“They’ve only gone and made Photoshop for the iPad” is a perfectly understandable initial reaction to Pixelmator. As is picking your jaw up from the floor.
That is actually doing Photoshop a bit of a disservice, because in reality it's a staggeringly complex and feature-rich tool that in its current state would be impossible to fully convert to any shipping iPad. But the point is the majority of users barely scratch the surface. To them, Photoshop is simply about correcting images, doing a bit of painting with brushes, mucking about with effects, and — once a bit more experience is gained — working with layers to craft more complex compositions.
It’s in this way that Pixelmator really does seem like someone’s somehow squeezed Adobe’s software into an iPad, while, perhaps surprisingly, Adobe itself has concentrated on rather more trim tablet fare.
With Pixelmator, you do get some friendly templates, but you can also start from a blank sheet. After that point, the sky’s the limit — and the more you work with the app, the more impressive it becomes.
Composing your masterpiece
Load in a photo and you can add dazzling and configurable professional-looking filters, or work with a range of extremely competent retouching tools, to deal with unwanted elements, red-eye, and colour blotches. Selections can be cut, pasted and manipulated, in a manner similar to — and rarely more awkward than — working with an equivalent desktop app. Layers and objects can add further texture to any composition through a Style menu that enables you to fiddle with opacity and blend type, or add shadows, strokes and reflections.

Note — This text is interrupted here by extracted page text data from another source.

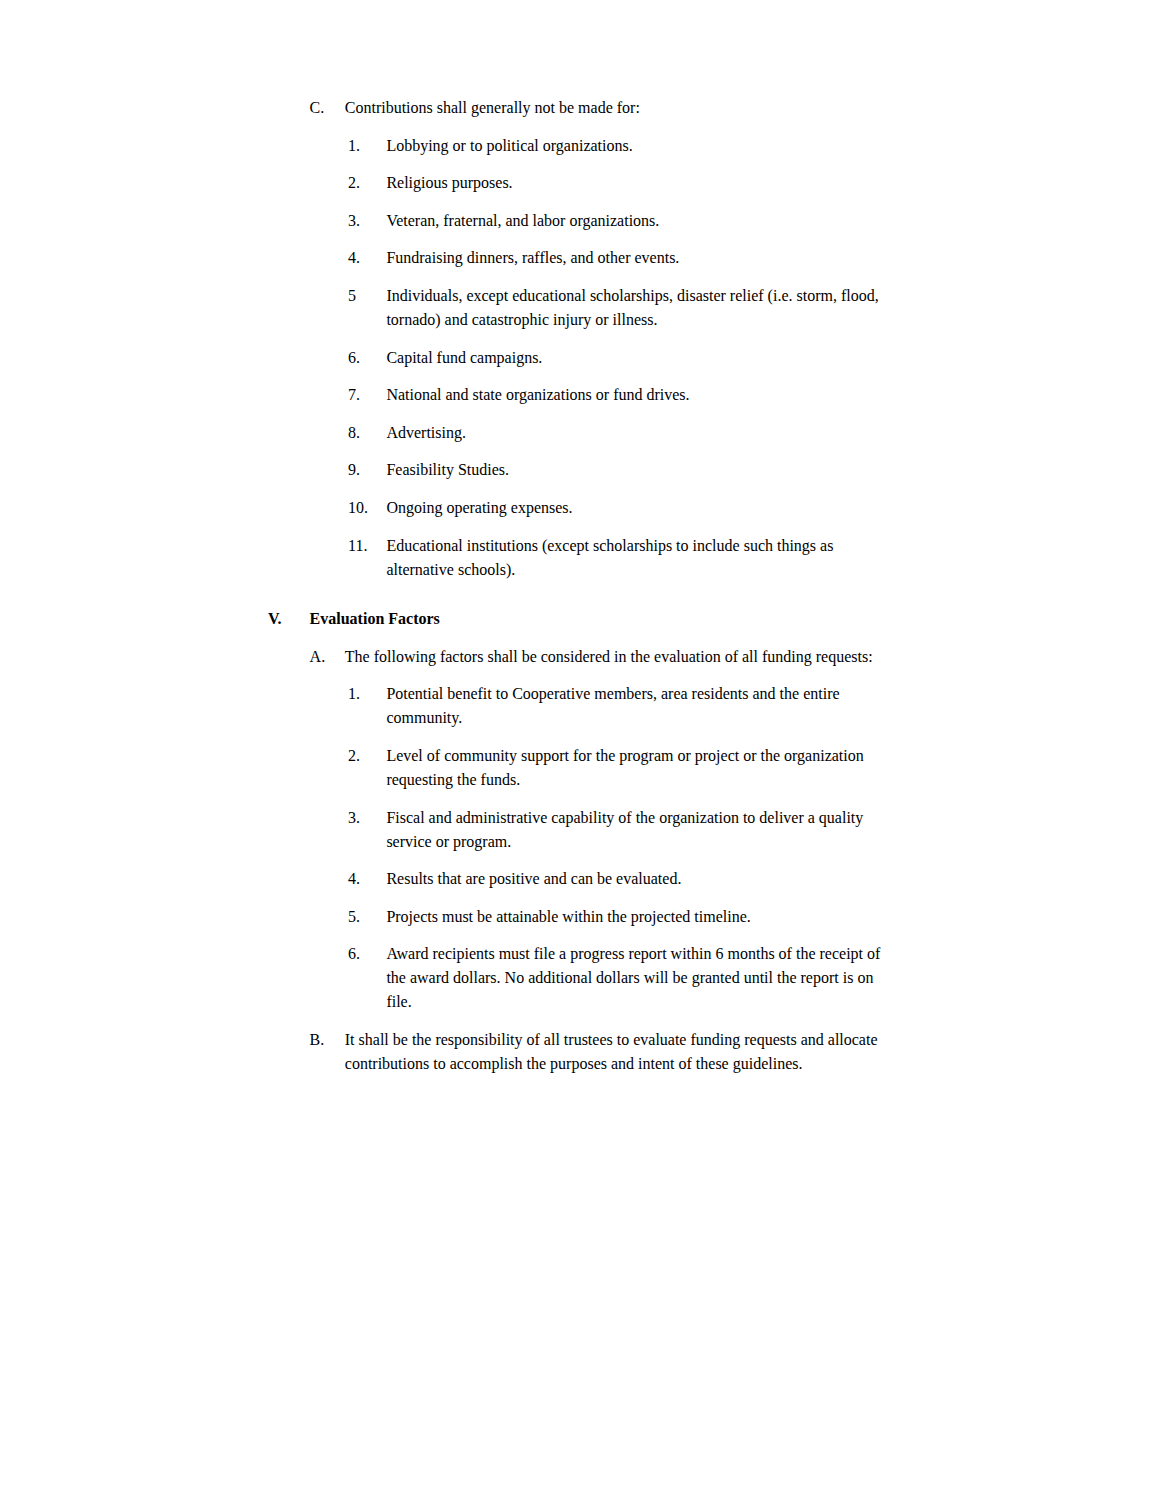C.
Contributions shall generally not be made for:
1.
Lobbying or to political organizations.
2.
Religious purposes.
3.
Veteran, fraternal, and labor organizations.
4.
Fundraising dinners, raffles, and other events.
5
Individuals, except educational scholarships, disaster relief (i.e. storm, flood, tornado) and catastrophic injury or illness.
6.
Capital fund campaigns.
7.
National and state organizations or fund drives.
8.
Advertising.
9.
Feasibility Studies.
10.
Ongoing operating expenses.
11.
Educational institutions (except scholarships to include such things as alternative schools).
V.
Evaluation Factors
A.
The following factors shall be considered in the evaluation of all funding requests:
1.
Potential benefit to Cooperative members, area residents and the entire community.
2.
Level of community support for the program or project or the organization requesting the funds.
3.
Fiscal and administrative capability of the organization to deliver a quality service or program.
4.
Results that are positive and can be evaluated.
5.
Projects must be attainable within the projected timeline.
6.
Award recipients must file a progress report within 6 months of the receipt of the award dollars. No additional dollars will be granted until the report is on file.
B.
It shall be the responsibility of all trustees to evaluate funding requests and allocate contributions to accomplish the purposes and intent of these guidelines.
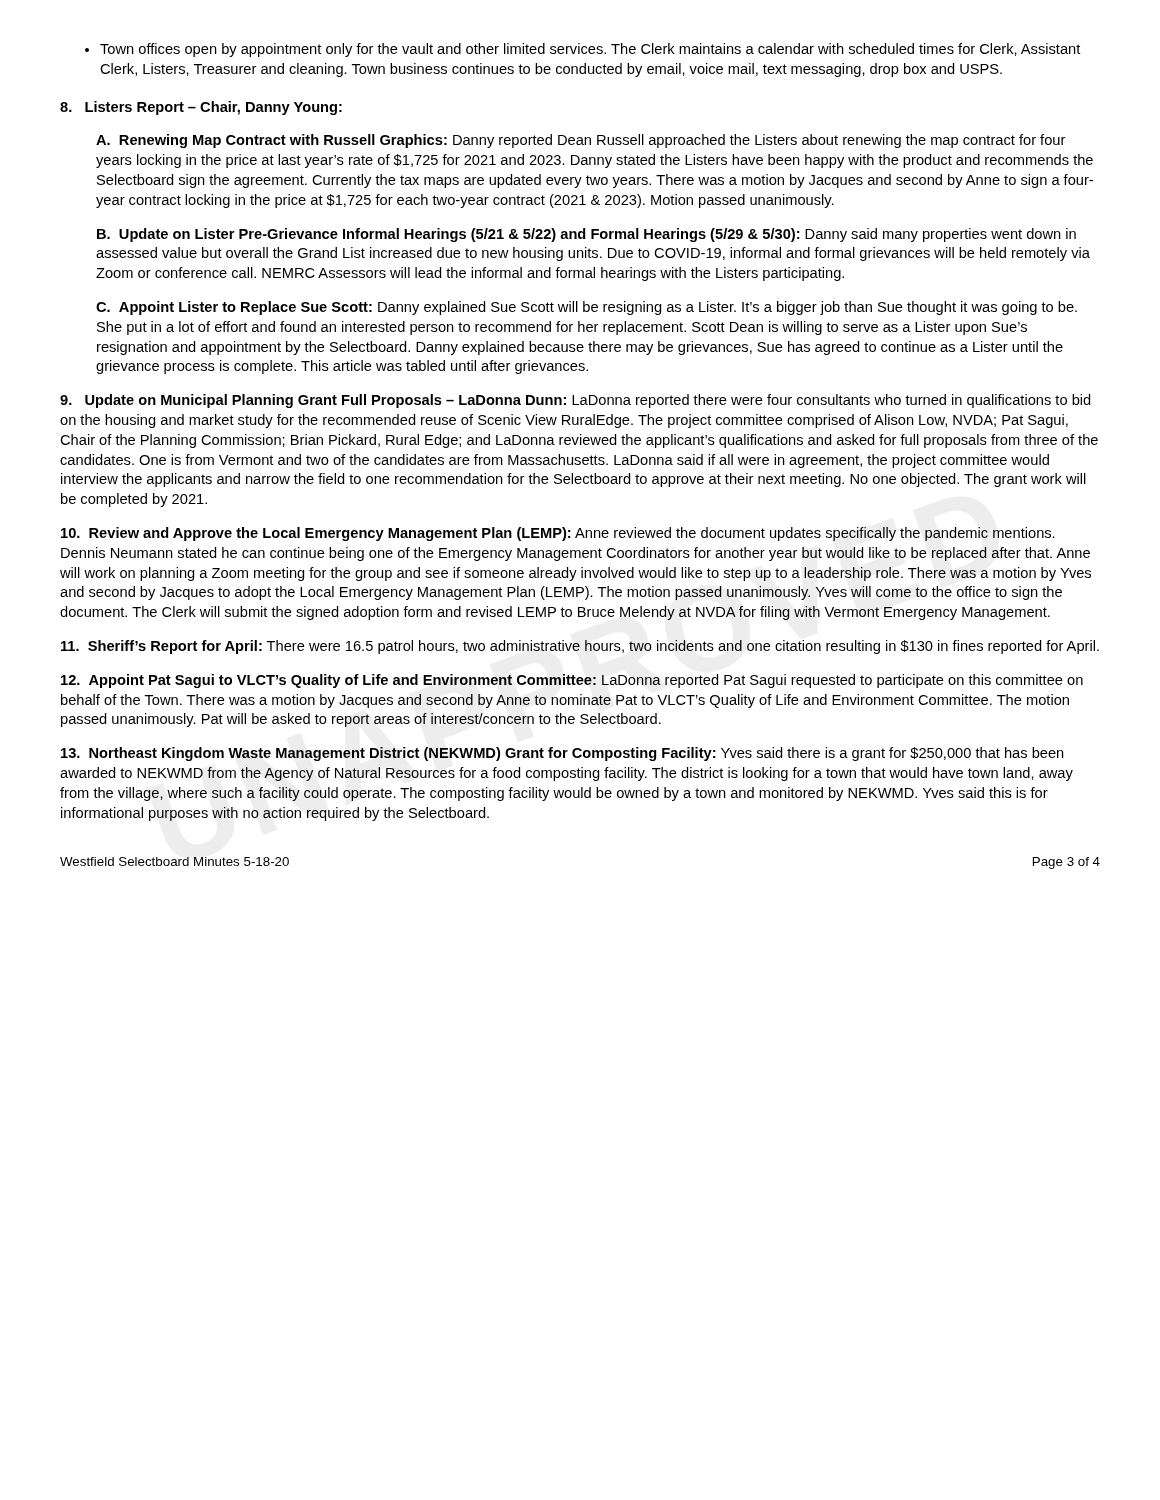UNAPPROVED
Town offices open by appointment only for the vault and other limited services. The Clerk maintains a calendar with scheduled times for Clerk, Assistant Clerk, Listers, Treasurer and cleaning. Town business continues to be conducted by email, voice mail, text messaging, drop box and USPS.
8. Listers Report – Chair, Danny Young:
A. Renewing Map Contract with Russell Graphics: Danny reported Dean Russell approached the Listers about renewing the map contract for four years locking in the price at last year’s rate of $1,725 for 2021 and 2023. Danny stated the Listers have been happy with the product and recommends the Selectboard sign the agreement. Currently the tax maps are updated every two years. There was a motion by Jacques and second by Anne to sign a four-year contract locking in the price at $1,725 for each two-year contract (2021 & 2023). Motion passed unanimously.
B. Update on Lister Pre-Grievance Informal Hearings (5/21 & 5/22) and Formal Hearings (5/29 & 5/30): Danny said many properties went down in assessed value but overall the Grand List increased due to new housing units. Due to COVID-19, informal and formal grievances will be held remotely via Zoom or conference call. NEMRC Assessors will lead the informal and formal hearings with the Listers participating.
C. Appoint Lister to Replace Sue Scott: Danny explained Sue Scott will be resigning as a Lister. It’s a bigger job than Sue thought it was going to be. She put in a lot of effort and found an interested person to recommend for her replacement. Scott Dean is willing to serve as a Lister upon Sue’s resignation and appointment by the Selectboard. Danny explained because there may be grievances, Sue has agreed to continue as a Lister until the grievance process is complete. This article was tabled until after grievances.
9. Update on Municipal Planning Grant Full Proposals – LaDonna Dunn: LaDonna reported there were four consultants who turned in qualifications to bid on the housing and market study for the recommended reuse of Scenic View RuralEdge. The project committee comprised of Alison Low, NVDA; Pat Sagui, Chair of the Planning Commission; Brian Pickard, Rural Edge; and LaDonna reviewed the applicant’s qualifications and asked for full proposals from three of the candidates. One is from Vermont and two of the candidates are from Massachusetts. LaDonna said if all were in agreement, the project committee would interview the applicants and narrow the field to one recommendation for the Selectboard to approve at their next meeting. No one objected. The grant work will be completed by 2021.
10. Review and Approve the Local Emergency Management Plan (LEMP): Anne reviewed the document updates specifically the pandemic mentions. Dennis Neumann stated he can continue being one of the Emergency Management Coordinators for another year but would like to be replaced after that. Anne will work on planning a Zoom meeting for the group and see if someone already involved would like to step up to a leadership role. There was a motion by Yves and second by Jacques to adopt the Local Emergency Management Plan (LEMP). The motion passed unanimously. Yves will come to the office to sign the document. The Clerk will submit the signed adoption form and revised LEMP to Bruce Melendy at NVDA for filing with Vermont Emergency Management.
11. Sheriff’s Report for April: There were 16.5 patrol hours, two administrative hours, two incidents and one citation resulting in $130 in fines reported for April.
12. Appoint Pat Sagui to VLCT’s Quality of Life and Environment Committee: LaDonna reported Pat Sagui requested to participate on this committee on behalf of the Town. There was a motion by Jacques and second by Anne to nominate Pat to VLCT’s Quality of Life and Environment Committee. The motion passed unanimously. Pat will be asked to report areas of interest/concern to the Selectboard.
13. Northeast Kingdom Waste Management District (NEKWMD) Grant for Composting Facility: Yves said there is a grant for $250,000 that has been awarded to NEKWMD from the Agency of Natural Resources for a food composting facility. The district is looking for a town that would have town land, away from the village, where such a facility could operate. The composting facility would be owned by a town and monitored by NEKWMD. Yves said this is for informational purposes with no action required by the Selectboard.
Westfield Selectboard Minutes 5-18-20 Page 3 of 4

When starting from scratch, Pixelmator also provides scope for rather more abstract creativity. There’s a large selection of built-in brushes, many of which competently ape real world media, and you can add vector shapes and text to flesh things out when necessary.
Text is a touch limited, largely in the maximum point size for any characters seemingly being 288pt (which isn’t very large on an iPad display), but you at least get tools for adjusting line-spacing and alignment; additionally, more general alignment of any added items is made easier through them intelligently snapping to optional spacing guides, triggered when an object finds itself matching the horizontal or vertical axis of another.
A powerful tool needs a powerful tablet
There are some minor bumps. Even on an iPad Air, the app sometimes struggles to launch if anything memory-hungry’s also residing in memory, and we certainly wouldn’t recommend this app on anything less powerful than an iPad 4 or iPad mini 2. It's the perfect foil for the new iPad Air 2, natch.
The odd tool may not behave quite as you’d expect, and the aforementioned templates are perhaps a little less flexible than you’d hope for.
But for pretty much everything else, this is a truly stunning achievement — an impressive, broadly intuitive, surprisingly powerful image editor that sets a new yardstick for creative tools on tablets, and even manages to better the Mac version in terms of usability, interface design and being a pleasure to use.